* Zu prüfender Text
Südkorea verfügt über 24 Kernreaktoren an vier Standorten (Hanbit, Hanul, Wolsong und Kori), die mit einer installierten Gesamtkapazität von 22,5 GWe (Gigawatt elektrisch) rund ein Drittel des südkoreanischen Strombedarfs abdecken. Kernenergie wurde jahrzehntelang staatlich gefördert und hat sich darüber zu einer Exporttechnologie entwickelt. Südkoreanische Unternehmen erhielten den Zuschlag für ein 20-Milliarden-Dollar-Geschäft zum Bau von vier fortgeschrittenen Druckwasserreaktoren der Generation III in den Vereinigten Arabischen Emiraten. Der dritte Entwicklungsplan für Kernenergie des Ministeriums für Bildung, Wissenschaft und Technologie sah vor, dass sich die südkoreanische Nuklearindustrie zu einer der fünf stärksten weltweit entwickelt. Bis zum Jahr 2035 sollte Südkorea einen Kernstromerzeugungsanteil von 60% erreichen. Der Jahresnutzungsgrad (Kapazitätsfaktor), das Verhältnis von effektiver Leistung zur nominalen Vollauslastungskapazität, liegt in Südkorea mit 96,5% deutlich höher als in den USA (rund 90%) und noch viel höher als in Japan (70%). Nukleare Optimisten bezeichnen das als „Weltspitze“ , nukleare Pessimisten als „Spiel mit dem Feuer“.

Im Dezember 2016 ging der erste und bislang einzige von Korea Hydro & Nuclear Power (KHNP) und KEPCO entwickelte APR-1400, Shin Kori 3, in den kommerziellen Betrieb über und wurde mit dem Stromnetz synchronisiert. Sieben weitere Reaktoreinheiten befinden sich im Bau, darunter vier Einheiten im Kernkraftwerk Barakah in den Vereinigten Arabischen Emiraten und drei Einheiten in Südkorea, eine in Shin Kori und zwei in Shin Hanul (vormals Uljin). Die geplanten Einheiten Shin Kori 5 und 6 werden eventuell nicht gebaut. Zu dieser Entscheidung dürfte eine Reihe von nuklearen Ereignissen der letzten Jahre beigetragen haben, die die Betreiber versuchten zu vertuschen oder verspätet gemeldet haben.

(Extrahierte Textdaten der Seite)
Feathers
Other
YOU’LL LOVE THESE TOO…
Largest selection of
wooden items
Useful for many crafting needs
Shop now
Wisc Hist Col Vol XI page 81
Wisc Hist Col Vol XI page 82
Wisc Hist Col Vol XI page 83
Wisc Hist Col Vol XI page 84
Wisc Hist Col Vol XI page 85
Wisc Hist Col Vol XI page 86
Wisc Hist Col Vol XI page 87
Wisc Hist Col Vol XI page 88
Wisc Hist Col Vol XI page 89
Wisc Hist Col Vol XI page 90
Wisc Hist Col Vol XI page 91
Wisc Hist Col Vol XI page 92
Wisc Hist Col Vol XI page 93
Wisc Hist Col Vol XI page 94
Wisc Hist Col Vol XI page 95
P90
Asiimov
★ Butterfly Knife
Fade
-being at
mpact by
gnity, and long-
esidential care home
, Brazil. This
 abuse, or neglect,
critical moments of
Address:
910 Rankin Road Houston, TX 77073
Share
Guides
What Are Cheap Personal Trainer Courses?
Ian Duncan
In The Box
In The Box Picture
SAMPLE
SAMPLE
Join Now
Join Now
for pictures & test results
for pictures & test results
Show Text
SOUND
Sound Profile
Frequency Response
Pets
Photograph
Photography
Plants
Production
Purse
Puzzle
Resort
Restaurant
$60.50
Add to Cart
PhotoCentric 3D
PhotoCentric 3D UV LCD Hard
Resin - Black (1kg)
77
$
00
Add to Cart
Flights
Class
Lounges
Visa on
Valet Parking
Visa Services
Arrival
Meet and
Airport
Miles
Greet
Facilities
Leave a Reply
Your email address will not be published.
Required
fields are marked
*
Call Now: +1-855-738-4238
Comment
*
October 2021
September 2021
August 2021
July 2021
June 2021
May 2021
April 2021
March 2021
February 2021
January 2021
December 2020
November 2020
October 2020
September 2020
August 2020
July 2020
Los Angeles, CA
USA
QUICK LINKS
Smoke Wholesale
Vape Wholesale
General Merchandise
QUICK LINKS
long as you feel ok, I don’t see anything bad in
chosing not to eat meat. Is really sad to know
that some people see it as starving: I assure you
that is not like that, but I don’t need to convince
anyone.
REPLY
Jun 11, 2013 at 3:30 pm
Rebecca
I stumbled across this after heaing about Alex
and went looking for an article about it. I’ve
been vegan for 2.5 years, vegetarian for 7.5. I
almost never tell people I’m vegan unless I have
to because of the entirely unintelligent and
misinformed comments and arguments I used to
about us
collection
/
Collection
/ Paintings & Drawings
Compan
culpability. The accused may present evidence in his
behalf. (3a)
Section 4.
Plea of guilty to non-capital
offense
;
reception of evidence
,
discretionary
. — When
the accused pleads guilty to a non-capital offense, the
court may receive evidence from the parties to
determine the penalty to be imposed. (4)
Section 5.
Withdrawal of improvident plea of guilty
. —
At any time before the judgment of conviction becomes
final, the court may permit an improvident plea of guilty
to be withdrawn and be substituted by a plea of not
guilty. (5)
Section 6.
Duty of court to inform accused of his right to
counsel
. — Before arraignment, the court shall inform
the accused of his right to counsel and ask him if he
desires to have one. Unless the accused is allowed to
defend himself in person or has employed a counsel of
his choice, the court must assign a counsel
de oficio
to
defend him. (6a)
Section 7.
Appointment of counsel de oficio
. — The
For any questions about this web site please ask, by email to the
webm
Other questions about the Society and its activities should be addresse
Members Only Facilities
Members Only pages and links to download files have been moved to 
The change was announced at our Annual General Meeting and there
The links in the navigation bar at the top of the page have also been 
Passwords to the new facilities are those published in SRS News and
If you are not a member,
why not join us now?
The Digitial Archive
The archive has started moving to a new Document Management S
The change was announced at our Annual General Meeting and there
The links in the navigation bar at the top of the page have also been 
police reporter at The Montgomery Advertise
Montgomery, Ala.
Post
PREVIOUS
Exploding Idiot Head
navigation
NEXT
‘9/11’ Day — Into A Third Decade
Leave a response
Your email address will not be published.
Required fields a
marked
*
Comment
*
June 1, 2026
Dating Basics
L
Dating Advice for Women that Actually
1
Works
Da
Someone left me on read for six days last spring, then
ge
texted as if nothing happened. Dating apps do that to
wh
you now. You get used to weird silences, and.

* Arbeitsanweisung
Entnimm dem Text über die Kernenergie in Südkorea unverändert den Abschnitt, der bei den Worten „Im Dezember 2016“ beginnt und nach den Worten „verspätet gemeldet haben.“ endet.

* Ergebnis
Im Dezember 2016 ging der erste und bislang einzige von Korea Hydro & Nuclear Power (KHNP) und KEPCO entwickelte APR-1400, Shin Kori 3, in den kommerziellen Betrieb über und wurde mit dem Stromnetz synchronisiert. Sieben weitere Reaktoreinheiten befinden sich im Bau, darunter vier Einheiten im Kernkraftwerk Barakah in den Vereinigten Arabischen Emiraten und drei Einheiten in Südkorea, eine in Shin Kori und zwei in Shin Hanul (vormals Uljin). Die geplanten Einheiten Shin Kori 5 und 6 werden eventuell nicht gebaut. Zu dieser Entscheidung dürfte eine Reihe von nuklearen Ereignissen der letzten Jahre beigetragen haben, die die Betreiber versuchten zu vertuschen oder verspätet gemeldet haben.